You buy 100 shares of XYZ for $1,000. You sell these shares for $750 and within 30 days from the sale you buy 100 shares of the same stock for $800. Because you bought substantially identical stock, you cannot deduct your loss of $250 on the sale. However, you add the disallowed loss of $250 to the cost of the new stock, $800, to obtain your basis in the new stock, which is $1,050.

 

Example 2.

You are an employee of a corporation that has an incentive pay plan. Under this plan, you are given 10 shares of the corporation’s stock as a bonus award. You include the fair market value of the stock in your gross income as additional pay. You later sell these shares at a loss. If you receive another bonus award of substantially identical stock within 30 days of the sale, you cannot deduct your loss on the sale.

 

How to determine Subtantially Identical?

 

when determining whether stock or securities are substantially identical, you must consider all the facts and circumstances in your particular case. Ordinarily, stocks or securities of one corporation are not considered substantially identical to stocks or securities of another corporation. However, they may be substantially identical in some cases. For example, in a reorganization, the stocks and securities of the predecessor and successor corporations may be substantially identical.

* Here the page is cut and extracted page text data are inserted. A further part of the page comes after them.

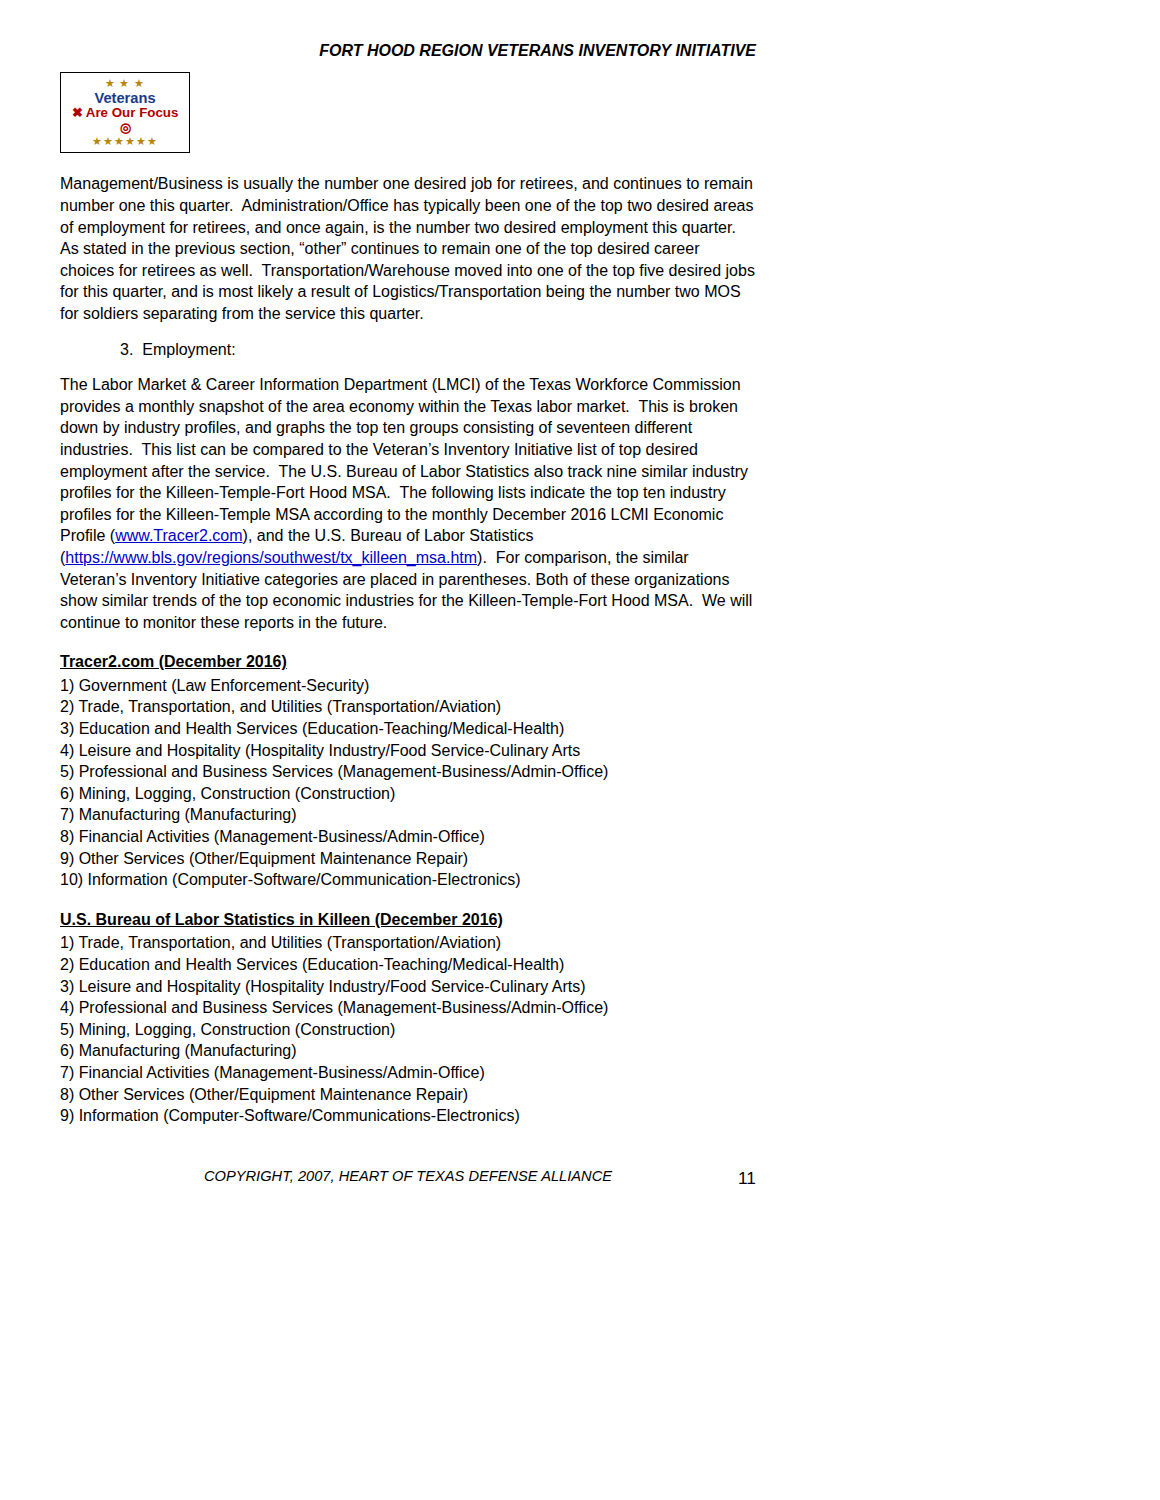FORT HOOD REGION VETERANS INVENTORY INITIATIVE
★ ★ ★ Veterans ✖ Are Our Focus ◎ ★★★★★★
Management/Business is usually the number one desired job for retirees, and continues to remain number one this quarter. Administration/Office has typically been one of the top two desired areas of employment for retirees, and once again, is the number two desired employment this quarter. As stated in the previous section, “other” continues to remain one of the top desired career choices for retirees as well. Transportation/Warehouse moved into one of the top five desired jobs for this quarter, and is most likely a result of Logistics/Transportation being the number two MOS for soldiers separating from the service this quarter.
3. Employment:
The Labor Market & Career Information Department (LMCI) of the Texas Workforce Commission provides a monthly snapshot of the area economy within the Texas labor market. This is broken down by industry profiles, and graphs the top ten groups consisting of seventeen different industries. This list can be compared to the Veteran’s Inventory Initiative list of top desired employment after the service. The U.S. Bureau of Labor Statistics also track nine similar industry profiles for the Killeen-Temple-Fort Hood MSA. The following lists indicate the top ten industry profiles for the Killeen-Temple MSA according to the monthly December 2016 LCMI Economic Profile (www.Tracer2.com), and the U.S. Bureau of Labor Statistics (https://www.bls.gov/regions/southwest/tx_killeen_msa.htm). For comparison, the similar Veteran’s Inventory Initiative categories are placed in parentheses. Both of these organizations show similar trends of the top economic industries for the Killeen-Temple-Fort Hood MSA. We will continue to monitor these reports in the future.
Tracer2.com (December 2016)
1) Government (Law Enforcement-Security)
2) Trade, Transportation, and Utilities (Transportation/Aviation)
3) Education and Health Services (Education-Teaching/Medical-Health)
4) Leisure and Hospitality (Hospitality Industry/Food Service-Culinary Arts
5) Professional and Business Services (Management-Business/Admin-Office)
6) Mining, Logging, Construction (Construction)
7) Manufacturing (Manufacturing)
8) Financial Activities (Management-Business/Admin-Office)
9) Other Services (Other/Equipment Maintenance Repair)
10) Information (Computer-Software/Communication-Electronics)
U.S. Bureau of Labor Statistics in Killeen (December 2016)
1) Trade, Transportation, and Utilities (Transportation/Aviation)
2) Education and Health Services (Education-Teaching/Medical-Health)
3) Leisure and Hospitality (Hospitality Industry/Food Service-Culinary Arts)
4) Professional and Business Services (Management-Business/Admin-Office)
5) Mining, Logging, Construction (Construction)
6) Manufacturing (Manufacturing)
7) Financial Activities (Management-Business/Admin-Office)
8) Other Services (Other/Equipment Maintenance Repair)
9) Information (Computer-Software/Communications-Electronics)
COPYRIGHT, 2007, HEART OF TEXAS DEFENSE ALLIANCE 11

Similarly, bonds or preferred stock of a corporation are not ordinarily considered substantially identical to the common stock of the same corporation. However, where the bonds or preferred stock are convertible into common stock of the same corporation, the relative values, price changes, and other circumstances may make these bonds or preferred stock and the common stock substantially identical. For example, preferred stock is substantially identical to the common stock if the preferred stock:

  • Is convertible into common stock,
  • Has the same voting rights as the common stock,
  • Is subject to the same dividend restrictions,
  • Trades at prices that do not vary significantly from the conversion ratio, and
  • Is unrestricted as to convertibility.

 

What the Wash Sale Rule Really Means to Investors

 

If you are an active trader in a particular stock, it is very necessary for you to track your trades and monitor your wash sales period before you re-purchase the same stock. If you suffered a loss, and you need to pay attention to the date you repurchase the substantially identical secuirty and still claim the earlier loss on taxes.

Manually tracking and figuring out the wash sale is really a time-consuming job for investors, but using a produce such as TradeMax can help manage your wash sale well, and avoid re-buying the same stock in wash-sale period.

While you will eventually realize losses deferred by wash sales, avoiding them in the first place will help you maximize your investment performance.